BERKAN
Omuzlarımın üstündeki yorganı düzelterek açtığım filme odaklanmaya çalıştım ama olmuyordu. Delirecektim, bir türlü mantığımı susturamıyordum. Kalbim başka bir şey söylüyor mantığım çok başka bir şey söylüyordu ve ben mantığıma hak vermek için elimden geleni yapıyordum. Aksi halde her geçen gün daha beter canımın yanacağını muazzam duyularım ve altıncı hissimle öngörebiliyordum.
Beni, her seferinde en ufak şeyde bırakıp gitmeye bu kadar meyilli olması o kadar kanıma dokunuyordu ki.. Bu da beni ister istemez ondan soğutuyordu. Beni tanıdığını söylerken en ufak şeyde suçlaması, dinlemeden yargılayıp kendi kendine bir şeyler kurması delirtiyordu beni. Sunduğu hiçbir gerekçe mantıklı gelmiyordu aksine hepsi birer bahaneydi mantığıma göre ve ben kalbimi bir kenara bırakıp düşündüğümde sonuçlar çok iç açıcı olmuyordu.
Canımı yakan da buydu, seviyorken bile onun bu tavırları bazı şeyleri düşünmeden yapmama neden oluyordu. Sırf tavırları ve aptal önyargısı yüzünden kalbimi susturmama neden oluyordu ve bu normal değildi.
Ne yapacağımı bilmiyordum, ne hissetmem gerektiğini bilmediğim gibi. Düşündükçe daha da kötü çıkarımlar elde ediyordum ve bu da ters etki yapıyordu.

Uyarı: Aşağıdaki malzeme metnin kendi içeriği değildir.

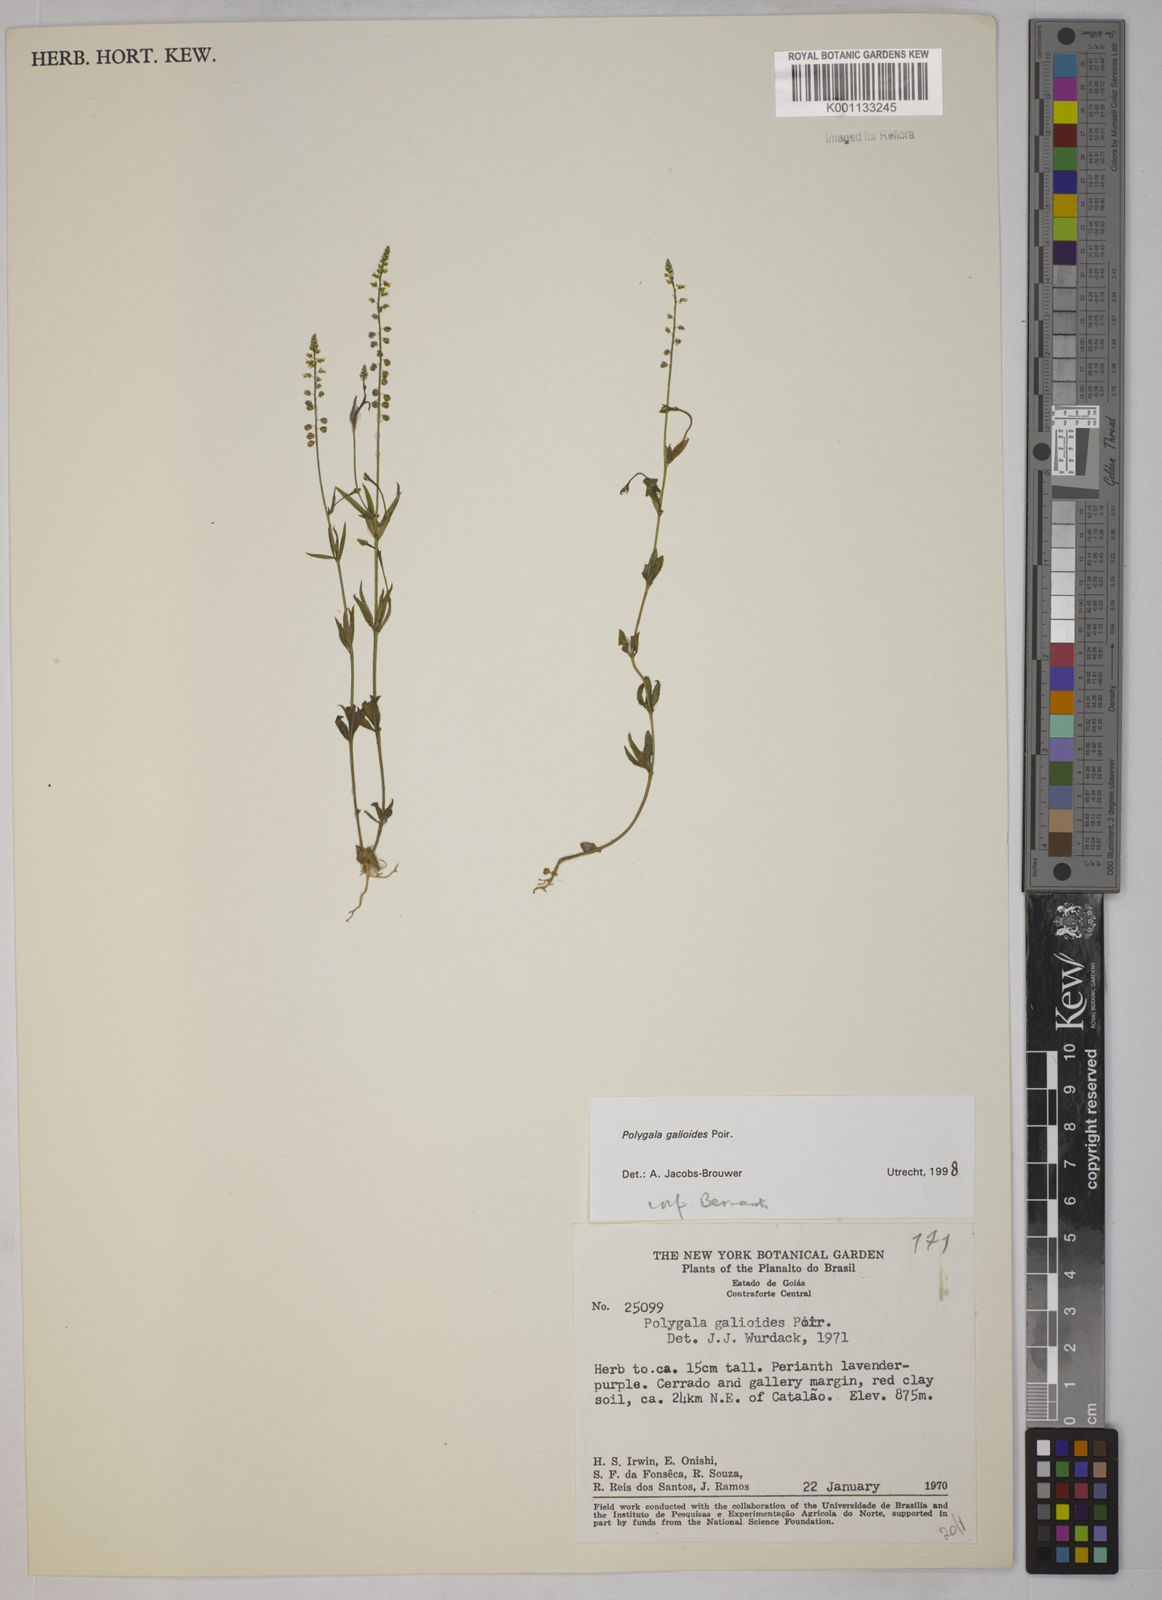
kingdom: Plantae
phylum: Tracheophyta
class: Magnoliopsida
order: Fabales
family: Polygalaceae
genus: Polygala
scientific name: Polygala galioides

Odamın kapısı tıkladığında filmi durdurup içeri giren ablama baktım. Bir elini beline yerleştirmiş, öbürüyle açtığı kapının kulpunu tutuyordu. Gözlerini bende ve yatağımın üstündeki yaşam alanında gezdirip bezgin bir nefes verdi.
"Salak mısın diyeceğim ama bu gayet açık kardeşim," dedi başını iki yanına sallayarak. Ona boş boş bakmaya devam ettiğimde oflayıp saatine baktı. "Neden normal erkekler gibi derdin olduğunda içip sıçmak yerine böyle şeyler yapıyorsun merak ediyorum."
Birkaç saniye boş boş birbirimize baktık, odadan çıkıp gitmesini bekliyordum ama çıkmayacağını anladığımda gözlerimi devirip tekrar bilgisayarımın ekranına çevirdim bakışlarımı.
"Ben sporcuyum geri zekalı, içki içemem."
Başımı eğip birkaç saattir yaşadığım dram filmi sahnesine baktım. Önümde bir aşk filmi açıktı, elimde çikolata kavanozu ve yatağımı kaplayan abur cubur paketleri vardı. Üzerime attığım yorganla birlikte yaşadığım ortam gayet de hoştu ayrıca. Hem ne vardı yani, her erkek içiyor muydu ya da bütün erkekler içerek rahatlar diye bir kural mı vardı amına koyayım?
Bakışlarımı tekrar ona çevirip meydan okurcasına elimdeki kavanozu kaldırıp ona doğru uzattım. "Sen de depresyona girince çikolata kaşıklayıp aşk filmi izliyorsun. İkisi de bitince depresyonun bitiyor, ben de seni taklit ediyorum. Ne var yani?"
Ablam gözlerini devirdi. Aşağıdan babamın sesi geldiğinde oflayıp yanıma kadar geldi ve başımın üstünü öptü. Normalde asla yapmayacağı şeylerden biriydi ama Alphan'ın ölümünden beri bana çok düşmeye başlamıştı. Hoşuma gitmiyor değildi tabi bu.
"Biz çıkıyoruz, bir şey olursa haber ver. Anlatmak istersen de dinlerim, biliyorsun."
Yutkunup başımı salladım. Saate baktığımda gecenin dördüne geldiğini gördüm. Bu saatte yola mı çıkılırdı anasını satayım, sülalede herkes psikopattı.
Odadan çıkarken dikkat edin demeyi unutmadım. Babam zaten birkaç saat önce odama gelmiş ve yola çıkacaklarını söylemişti, ben de ona uyurum dediğim için şimdi rahatsız etmek istememişti muhtemelen. Ebesinin körüne, amcamları ziyarete gidiyorlardı ve şükür ki beni sürüklemelerine engel olan bir maçım vardı iki gün sonra.
Dış kapının sesini duyduğumda kavanozun içine attığım kaşığı kavrayıp çikolatayı doldurdum ve ağzıma attım. Durdurduğum filmi tekrar oynatmaya başladığımda yarısını geçmiş olan filme yeni yeni odaklanıyordum.